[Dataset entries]
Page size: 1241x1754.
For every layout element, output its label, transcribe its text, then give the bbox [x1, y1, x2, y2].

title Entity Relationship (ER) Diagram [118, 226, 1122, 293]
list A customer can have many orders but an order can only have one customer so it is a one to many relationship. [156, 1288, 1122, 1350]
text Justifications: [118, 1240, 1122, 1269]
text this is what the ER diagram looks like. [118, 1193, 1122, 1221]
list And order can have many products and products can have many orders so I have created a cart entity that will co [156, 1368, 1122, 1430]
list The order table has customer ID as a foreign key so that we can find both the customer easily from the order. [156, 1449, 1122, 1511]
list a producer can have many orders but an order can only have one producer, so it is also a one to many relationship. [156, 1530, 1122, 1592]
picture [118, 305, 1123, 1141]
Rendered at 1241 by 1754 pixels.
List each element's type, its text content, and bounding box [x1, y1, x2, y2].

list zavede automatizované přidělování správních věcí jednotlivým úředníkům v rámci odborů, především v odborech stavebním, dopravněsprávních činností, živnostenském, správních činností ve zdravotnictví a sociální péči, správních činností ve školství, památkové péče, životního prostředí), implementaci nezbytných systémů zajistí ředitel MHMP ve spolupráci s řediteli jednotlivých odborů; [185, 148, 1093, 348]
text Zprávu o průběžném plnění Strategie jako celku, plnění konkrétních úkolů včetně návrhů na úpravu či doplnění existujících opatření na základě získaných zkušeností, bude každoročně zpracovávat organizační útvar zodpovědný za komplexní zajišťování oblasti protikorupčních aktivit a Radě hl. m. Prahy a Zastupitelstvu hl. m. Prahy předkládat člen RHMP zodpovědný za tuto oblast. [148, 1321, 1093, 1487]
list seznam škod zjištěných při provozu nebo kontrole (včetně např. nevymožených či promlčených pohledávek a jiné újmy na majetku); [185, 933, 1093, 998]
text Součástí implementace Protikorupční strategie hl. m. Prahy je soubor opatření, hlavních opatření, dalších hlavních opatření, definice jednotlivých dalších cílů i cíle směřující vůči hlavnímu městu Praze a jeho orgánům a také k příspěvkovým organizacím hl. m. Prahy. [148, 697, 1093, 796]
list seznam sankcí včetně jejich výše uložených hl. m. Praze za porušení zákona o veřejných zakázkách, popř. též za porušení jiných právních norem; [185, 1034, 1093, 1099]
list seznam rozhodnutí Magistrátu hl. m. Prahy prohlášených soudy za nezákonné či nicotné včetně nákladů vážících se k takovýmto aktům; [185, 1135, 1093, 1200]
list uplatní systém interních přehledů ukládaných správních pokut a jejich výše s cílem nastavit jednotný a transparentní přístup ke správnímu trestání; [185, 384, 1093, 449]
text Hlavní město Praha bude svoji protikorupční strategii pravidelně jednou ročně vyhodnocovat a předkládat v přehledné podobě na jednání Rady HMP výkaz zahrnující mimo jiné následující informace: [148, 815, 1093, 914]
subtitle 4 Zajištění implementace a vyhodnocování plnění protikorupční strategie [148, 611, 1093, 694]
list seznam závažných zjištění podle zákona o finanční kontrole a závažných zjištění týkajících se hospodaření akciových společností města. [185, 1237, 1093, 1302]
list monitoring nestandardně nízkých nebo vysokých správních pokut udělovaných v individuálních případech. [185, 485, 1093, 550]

DO THIS: Could you retype the lines above, starting at the first line and ending at the line containing "For every layout", with both of those lines included?

FINAL RESULT:
Page size: 1241x1754.
For every layout element, output its label, transcribe its text, then give the bbox [x1, y1, x2, y2].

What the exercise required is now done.